La galette originale proposait une face instrumentale, une face chantée. Ambiances variées, sans faire variété, les chansons s’enchaînent logiquement, harmonieusement, naturellement, avec de grands moments d’émotions : entendre le défunt explorateur musical au son unique (Tony Coe), plonger dans le creuset des années ‘80, encore mâtiné du rock progressif de l’école Canterbury… Même si certains sons d’instruments, et arrangements sont un peu datés, on continue d’apprécier la fraîcheur et l’originalité des idées foisonnantes du faiseur de rêves inclassable, toujours prêt à lutter contre ce qui est établi, déjà dit ou imposé, en perpétuelle recherche d’autre chose… Un opus qui reste une étape importante, et malgré tout hors du temps, dans la production de cet artiste touche à tout de génie qui n’a de cesse de découvrir des chemins de traverse pour nous faire partager ses visions libertaires de liberté inconditionnelle.

BACK ON THE FORTRESS

Tony Hymas : Claviers, Voix, Guitare, Programmations, Compositions / Catherine Delaunay : Clarinette / Hélène Labarrière : Contrebasse / Caroline Goulding : Violon / Terry Bozio, Peter Henning, Paul Clarvis, Stokley Williams : Batterie / François Corneloup : Sax Baryton / Nathan Hanson, Stan Sulzmann : Sax Ténor / Hugh Burns, Jean-François Pauvros : Guitare / Jacky Molard : Violon Alto / Anamas, Marie Thollot, Yelle, Léo Remke-Rochard, Barney Bush, Ginny David : Chant

33 ans plus tard, on en prend d’autres et on continue ! Ce qui devait être quelques ‘bonus’ pour la réédition s’est imposé comme un projet à part entière, sur le même concept : des vieux potes de tout horizon, un morceau chacun seulement pour un reflet, un témoignage de l’instant : 2021.

La forteresse volante reprend du service, et rien ne peut la dévier de son plan de vol.

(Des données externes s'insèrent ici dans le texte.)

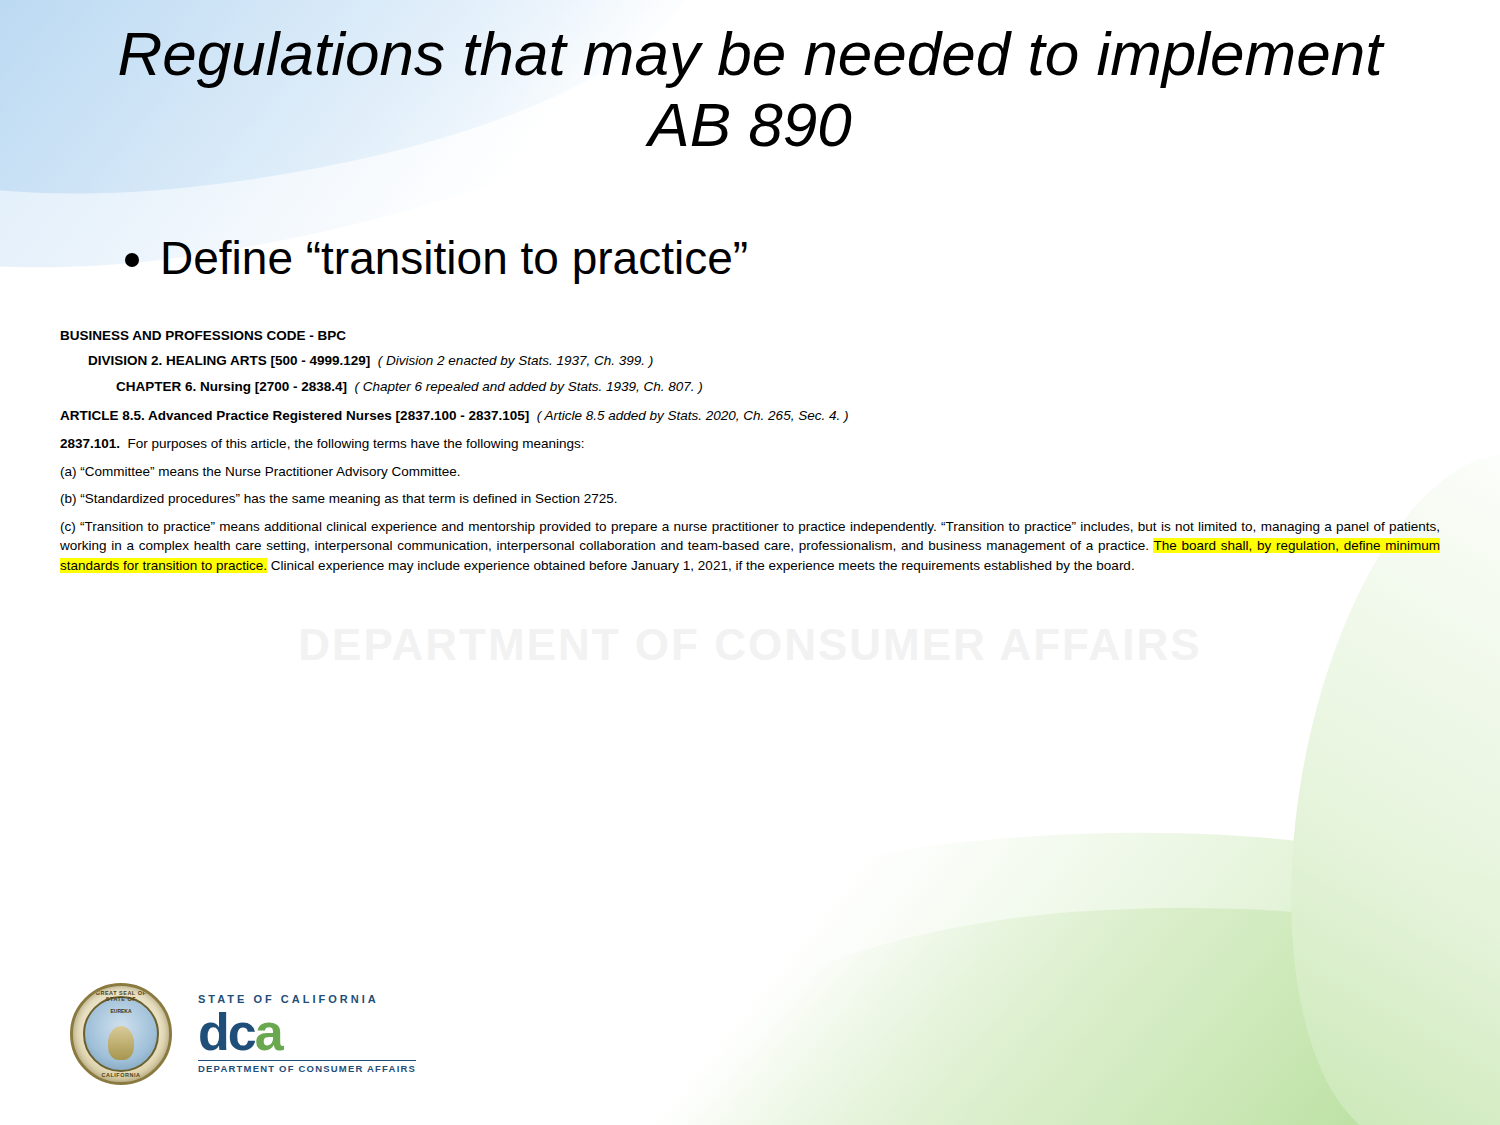DEPARTMENT OF CONSUMER AFFAIRS
Regulations that may be needed to implement AB 890
Define “transition to practice”
BUSINESS AND PROFESSIONS CODE - BPC
DIVISION 2. HEALING ARTS [500 - 4999.129] ( Division 2 enacted by Stats. 1937, Ch. 399. )
CHAPTER 6. Nursing [2700 - 2838.4] ( Chapter 6 repealed and added by Stats. 1939, Ch. 807. )
ARTICLE 8.5. Advanced Practice Registered Nurses [2837.100 - 2837.105] ( Article 8.5 added by Stats. 2020, Ch. 265, Sec. 4. )
2837.101. For purposes of this article, the following terms have the following meanings:
(a) “Committee” means the Nurse Practitioner Advisory Committee.
(b) “Standardized procedures” has the same meaning as that term is defined in Section 2725.
(c) “Transition to practice” means additional clinical experience and mentorship provided to prepare a nurse practitioner to practice independently. “Transition to practice” includes, but is not limited to, managing a panel of patients, working in a complex health care setting, interpersonal communication, interpersonal collaboration and team-based care, professionalism, and business management of a practice. The board shall, by regulation, define minimum standards for transition to practice. Clinical experience may include experience obtained before January 1, 2021, if the experience meets the requirements established by the board.
THE GREAT SEAL OF THE STATE OF
EUREKA
CALIFORNIA
STATE OF CALIFORNIA
dca
DEPARTMENT OF CONSUMER AFFAIRS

On décolle avec la clarinette de Catherine Delaunay, Heureux hiatus avec le magnifique son de Tony Coe et le disque précédant ‘No Borders’. Enchaînement en douceur avec la voix rêveuse d’ Anamaz, avant une des pièces maîtresses de l’édifice aérien. Une entrée fracassante du violon de madame Goulding introduit la voix évocatrice de Tony qui hache ses battements énergiques électroniques , largement appuyés du beat implacable de Terry Bozzio. Un clin d’oeil sur le rétro : François fait revivre la magie libératrice et festive d’ ‘Ursus Minor’, à en rêver d’un nouvel opus… Vient un moment de relatif repos peuplé des voix de Marie, Elsa et Yelle… Une belle mélodie, indatable, qui nous installe dans l’azur limpide sillonné par le vaisseau qui caracole et cabriole dans l’espace infini… Un vrai morceau de jazz avec vents et tempo marqué, des voix en spoken alimentent le turbo, on dépasse l’atmosphère pour s’ approcher des étoiles… Et voila le grand moment d’émotion, par la réflexion spirituelle du poète activiste amérindien déjà entendu sur ‘Oyaté’, Barney Bush nous livre ici son dernier message de paix avant de rejoindre ses ancêtres, le lègue d’un être humain qui ne disparaîtra jamais tout à fait, suivi d’une mosaïque de sons éthérés qui s’élèvent dans les cieux pour tenter de saluer une dernière fois l’humble prophète… Vitesse de croisière, guitare et alto sur une nappe tendue par Tony vérifient les niveaux, les cadrants ; on survole des contrées inconnues, pleines de soleils et d’étendues colorées… Une brume tiède et euphorisante s’immisce dans l’habitacle, perte de repère et d’horizon, on se laisse porter par des mélodies suggérées se développant dans notre imaginaire… Le trip avance, Tony est à la manœuvre, nous montre des détails qui zèbrent le ciel qui nous semblait pur… Crac, l’incident, le vent tourne, le compas s’affole, la radio répond n’importe quoi, perdus dans les contractions du temps… que rattrape le capitaine de ses mains sûres d’elles, sur d’ailes, parcourant le clavier et nos doutes rassurés… Derniers arpèges brumeux, filets de voix qui s’effilochent dans les nuages d’échappement, la forteresse volante disparaît, en route vers d’autres galaxies dont nous attendons déjà l’histoire du périple…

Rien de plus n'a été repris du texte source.